Publikace na 2. lékařská fakulta |
2009

Tento text není v aktuálním jazyce dostupný. Zobrazuje se verze "en".Abstrakt

We had an opportunity to analyse banked cord blood samples from two patients with childhood ALL; the work has been approved by the Ethical committee of University Hospital Motol and subjects/guardians gave informed consent to the study. The first case was hyperdiploid BCP-ALL diagnosed at 3.7 years of age with pre-B immunophenotype (CD10+, CD19+, CD34+, CD38+, cytoplasmatic IgM+), DNA index 1.58 and gain of chromosomes 4, 7, 9, 12, 16, 17, 18, 20, 21 and X.
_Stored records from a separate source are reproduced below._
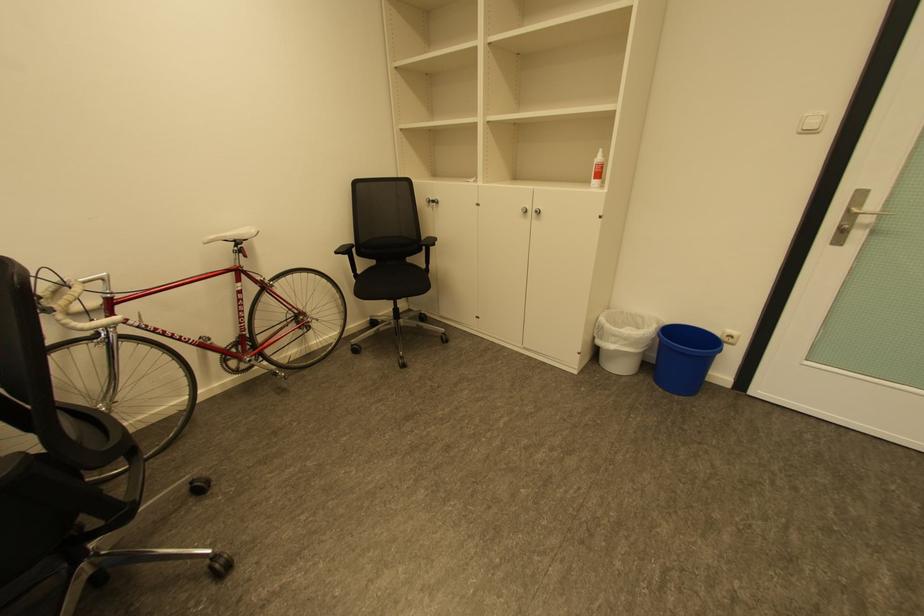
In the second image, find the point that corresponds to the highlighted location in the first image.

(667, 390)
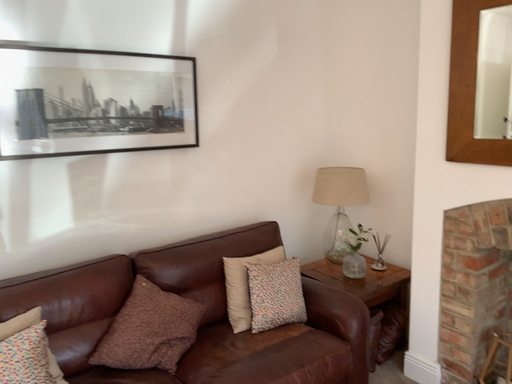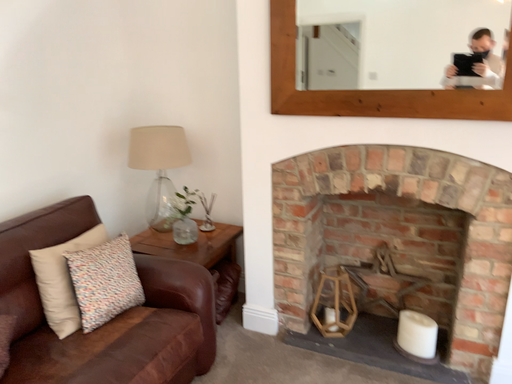
Question: Which way did the camera rotate in the video?

Choices:
 (A) rotated left
 (B) rotated right

Answer: (B)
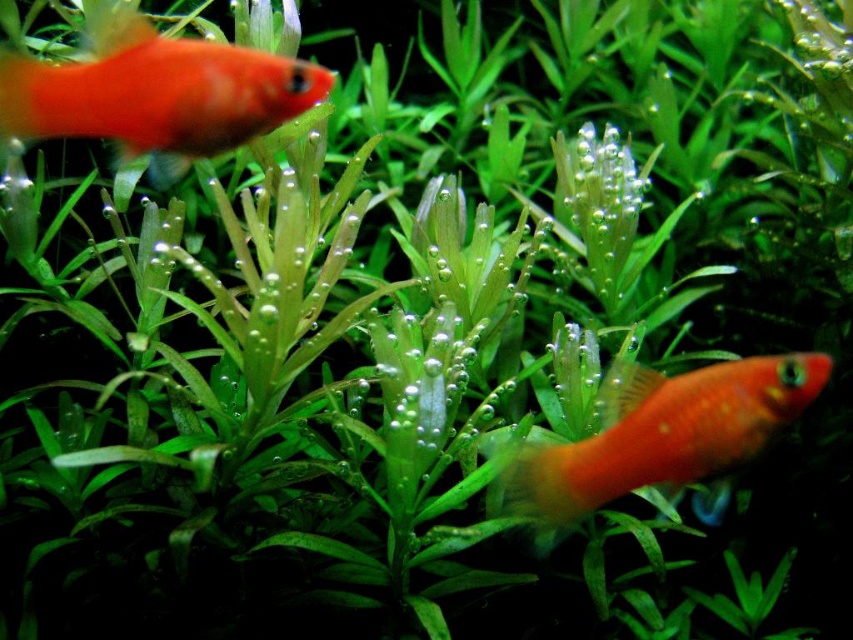
Question: Can you confirm if matte orange fish at upper left is thinner than matte orange fish at lower right?

Choices:
 (A) no
 (B) yes

Answer: (B)

Question: Can you confirm if matte orange fish at upper left is smaller than matte orange fish at lower right?

Choices:
 (A) no
 (B) yes

Answer: (B)

Question: Can you confirm if matte orange fish at upper left is smaller than matte orange fish at lower right?

Choices:
 (A) no
 (B) yes

Answer: (B)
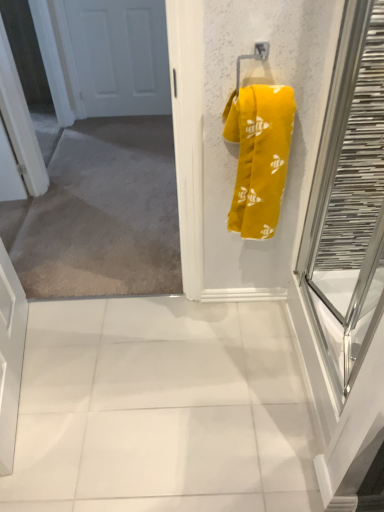
Where is `clear glass door at right`? clear glass door at right is located at coordinates (348, 201).

Locate an element on the screen. yellow fabric towel at upper right is located at coordinates coord(259,156).

Which object is positioned more to the left, yellow fabric towel at upper right or white matte door at upper left?

Positioned to the left is white matte door at upper left.

Considering the sizes of objects yellow fabric towel at upper right and white matte door at upper left in the image provided, who is bigger, yellow fabric towel at upper right or white matte door at upper left?

yellow fabric towel at upper right.

Consider the image. From the image's perspective, is yellow fabric towel at upper right below white matte door at upper left?

Yes, from the image's perspective, yellow fabric towel at upper right is beneath white matte door at upper left.

Considering the positions of point (254, 212) and point (84, 70), is point (254, 212) closer or farther from the camera than point (84, 70)?

Clearly, point (254, 212) is closer to the camera than point (84, 70).

Is clear glass door at right behind white matte door at upper left?

No, clear glass door at right is closer to the viewer.

Is point (372, 227) positioned after point (93, 37)?

No, (372, 227) is closer to viewer.

From a real-world perspective, is clear glass door at right physically above white matte door at upper left?

Yes, from a real-world perspective, clear glass door at right is above white matte door at upper left.

Which is correct: clear glass door at right is inside white matte door at upper left, or outside of it?

clear glass door at right is spatially situated outside white matte door at upper left.

Considering the relative sizes of white matte door at upper left and yellow fabric towel at upper right in the image provided, is white matte door at upper left shorter than yellow fabric towel at upper right?

No, white matte door at upper left is not shorter than yellow fabric towel at upper right.

Considering the positions of objects white matte door at upper left and yellow fabric towel at upper right in the image provided, who is in front, white matte door at upper left or yellow fabric towel at upper right?

yellow fabric towel at upper right is closer to the camera.

Looking at the image, does white matte door at upper left seem bigger or smaller compared to yellow fabric towel at upper right?

white matte door at upper left is smaller than yellow fabric towel at upper right.

Between point (113, 2) and point (246, 179), which one is positioned in front?

The point (246, 179) is more forward.

Is white matte door at upper left facing towards white glossy tile at center?

Yes, white matte door at upper left is oriented towards white glossy tile at center.

Which point is more forward, (100, 71) or (268, 415)?

Positioned in front is point (268, 415).

Are white matte door at upper left and white glossy tile at center beside each other?

They are not placed beside each other.

From the picture: Is white glossy tile at center not near clear glass door at right?

No.

Is white glossy tile at center to the left of clear glass door at right from the viewer's perspective?

Correct, you'll find white glossy tile at center to the left of clear glass door at right.

How many degrees apart are the facing directions of white glossy tile at center and clear glass door at right?

89.9 degrees.

Is white glossy tile at center in front of or behind clear glass door at right in the image?

white glossy tile at center is behind clear glass door at right.

From a real-world perspective, is white glossy tile at center under white matte door at upper left?

Yes.

Consider the image. Between white glossy tile at center and white matte door at upper left, which one has larger width?

Wider between the two is white glossy tile at center.

Is white glossy tile at center positioned with its back to white matte door at upper left?

white glossy tile at center is not turned away from white matte door at upper left.

You are a GUI agent. You are given a task and a screenshot of the screen. Output one action in this format:
    pyautogui.click(x=<x>, y=<y>)
    Task: Click on the tile in front of the white matte door at upper left
    
    Given the screenshot: What is the action you would take?
    pyautogui.click(x=162, y=409)

From a real-world perspective, is yellow fabric towel at upper right located beneath clear glass door at right?

No, from a real-world perspective, yellow fabric towel at upper right is not under clear glass door at right.

From the image's perspective, between yellow fabric towel at upper right and clear glass door at right, which one is located above?

From the image's view, yellow fabric towel at upper right is above.

Which point is more forward, (242, 192) or (341, 56)?

Positioned in front is point (341, 56).

Is yellow fabric towel at upper right positioned with its back to clear glass door at right?

No, yellow fabric towel at upper right is not facing the opposite direction of clear glass door at right.

Find the location of a particular element. This screenshot has height=512, width=384. door below the yellow fabric towel at upper right (from a real-world perspective) is located at coordinates (117, 56).

The width and height of the screenshot is (384, 512). Identify the location of door to the left of clear glass door at right. (117, 56).

Based on their spatial positions, is clear glass door at right or white glossy tile at center further from yellow fabric towel at upper right?

white glossy tile at center is positioned further to the anchor yellow fabric towel at upper right.

When comparing their distances from yellow fabric towel at upper right, does clear glass door at right or white matte door at upper left seem further?

white matte door at upper left is positioned further to the anchor yellow fabric towel at upper right.

When comparing their distances from yellow fabric towel at upper right, does white matte door at upper left or clear glass door at right seem further?

Based on the image, white matte door at upper left appears to be further to yellow fabric towel at upper right.

Based on their spatial positions, is yellow fabric towel at upper right or white glossy tile at center closer to clear glass door at right?

The object closer to clear glass door at right is yellow fabric towel at upper right.

From the image, which object appears to be farther from white matte door at upper left, yellow fabric towel at upper right or clear glass door at right?

clear glass door at right is further to white matte door at upper left.

Estimate the real-world distances between objects in this image. Which object is closer to white matte door at upper left, clear glass door at right or yellow fabric towel at upper right?

yellow fabric towel at upper right is positioned closer to the anchor white matte door at upper left.

Considering their positions, is white glossy tile at center positioned further to clear glass door at right than yellow fabric towel at upper right?

white glossy tile at center is positioned further to the anchor clear glass door at right.

Which object lies further to the anchor point clear glass door at right, yellow fabric towel at upper right or white matte door at upper left?

white matte door at upper left is further to clear glass door at right.

Locate an element on the screen. Image resolution: width=384 pixels, height=512 pixels. towel between clear glass door at right and white matte door at upper left in the front-back direction is located at coordinates (259, 156).

Image resolution: width=384 pixels, height=512 pixels. In order to click on tile between clear glass door at right and white matte door at upper left along the z-axis in this screenshot , I will do `click(162, 409)`.

Locate an element on the screen. The width and height of the screenshot is (384, 512). towel between white matte door at upper left and white glossy tile at center vertically is located at coordinates (259, 156).

At what (x,y) coordinates should I click in order to perform the action: click on glass door that lies between yellow fabric towel at upper right and white glossy tile at center from top to bottom. Please return your answer as a coordinate pair (x, y). The width and height of the screenshot is (384, 512). Looking at the image, I should click on (348, 201).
The second child was diagnosed at the age of 4.9 with T-ALL presenting with only 30% of blasts in the bone marrow and suffered a very early relapse of the disease (90% of blasts) 11 months later with all the Ig/TCR markers and CDKN2A deletion (the only copy number change detected using comparative genomic hybridisation) maintained between the diagnosis and relapse. The patient was negative for all other T-ALL recurrent changes tested (TCR, HOX11, HOX11L2, LMO2, MLL, BCR/ABL, SIL/TAL, CALM/AF10 translocations, ABL1 amplification) with the exception of NOTCH1 mutation (deletion of 6 nucleotides in exon 26) present at the relapse of the disease.